◆ Problem requirements ◆
Could you update the data below by replacing "Margin of victory" with "Winning margin" throughout and keeping everything else the same? Leave out the pictures.

Begin Data to process

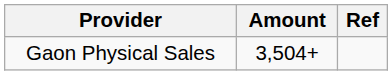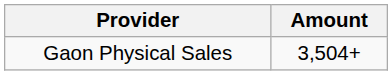- column: Ref
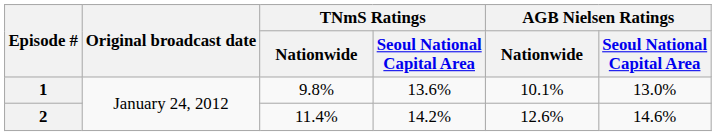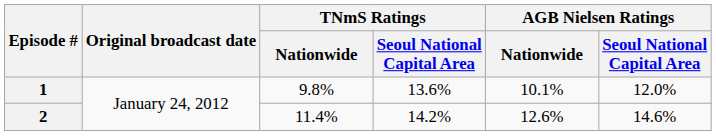1 | AGB Nielsen Ratings / Seoul National Capital Area: 13.0% -> 12.0%
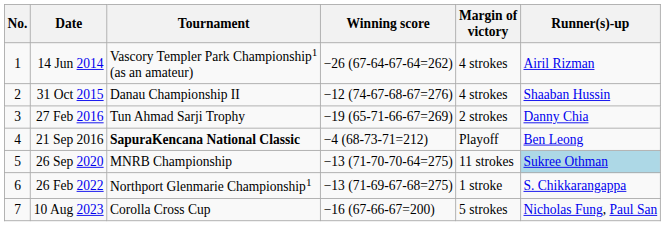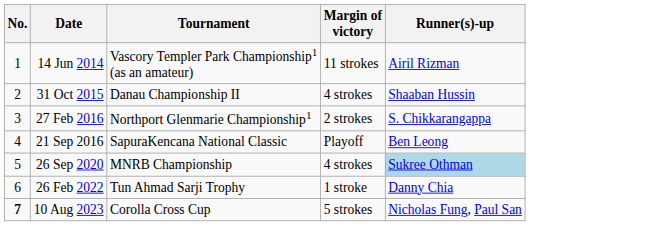- column: Winning score | −26 (67-64-67-64=262) | −12 (74-67-68-67=276) | −19 (65-71-66-67=269) | −4 (68-73-71=212) | −13 (71-70-70-64=275) | −13 (71-69-67-68=275) | −16 (67-66-67=200)
14 Jun 2014 | Margin of victory: 4 strokes -> 11 strokes
27 Feb 2016 | Tournament: Tun Ahmad Sarji Trophy -> Northport Glenmarie Championship1
27 Feb 2016 | Runner(s)-up: Danny Chia -> S. Chikkarangappa
21 Sep 2016 | Tournament: bold -> normal
26 Sep 2020 | Margin of victory: 11 strokes -> 4 strokes
26 Feb 2022 | Tournament: Northport Glenmarie Championship1 -> Tun Ahmad Sarji Trophy
26 Feb 2022 | Runner(s)-up: S. Chikkarangappa -> Danny Chia
10 Aug 2023 | No.: normal -> bold
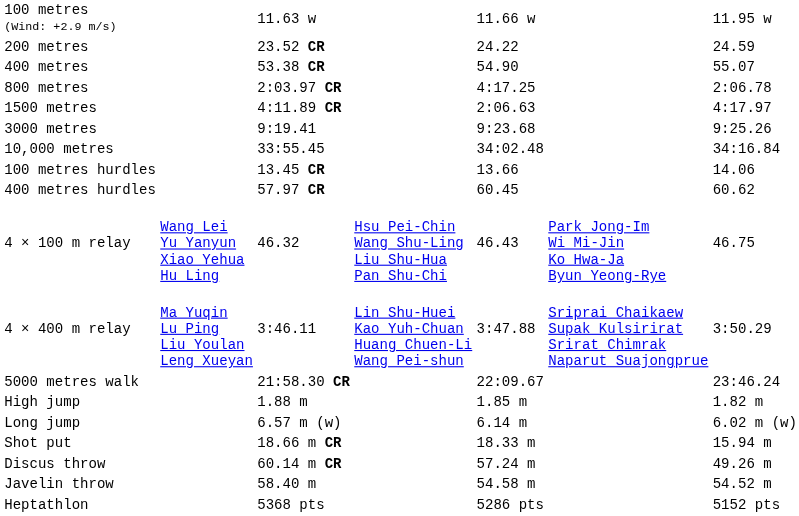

End Data to process

◆ Exercise output ◆
- column: Ref
1 | AGB Nielsen Ratings / Seoul National Capital Area: 13.0% -> 12.0%
- column: Winning score | −26 (67-64-67-64=262) | −12 (74-67-68-67=276) | −19 (65-71-66-67=269) | −4 (68-73-71=212) | −13 (71-70-70-64=275) | −13 (71-69-67-68=275) | −16 (67-66-67=200)
14 Jun 2014 | Winning margin: 4 strokes -> 11 strokes
27 Feb 2016 | Tournament: Tun Ahmad Sarji Trophy -> Northport Glenmarie Championship1
27 Feb 2016 | Runner(s)-up: Danny Chia -> S. Chikkarangappa
21 Sep 2016 | Tournament: bold -> normal
26 Sep 2020 | Winning margin: 11 strokes -> 4 strokes
26 Feb 2022 | Tournament: Northport Glenmarie Championship1 -> Tun Ahmad Sarji Trophy
26 Feb 2022 | Runner(s)-up: S. Chikkarangappa -> Danny Chia
10 Aug 2023 | No.: normal -> bold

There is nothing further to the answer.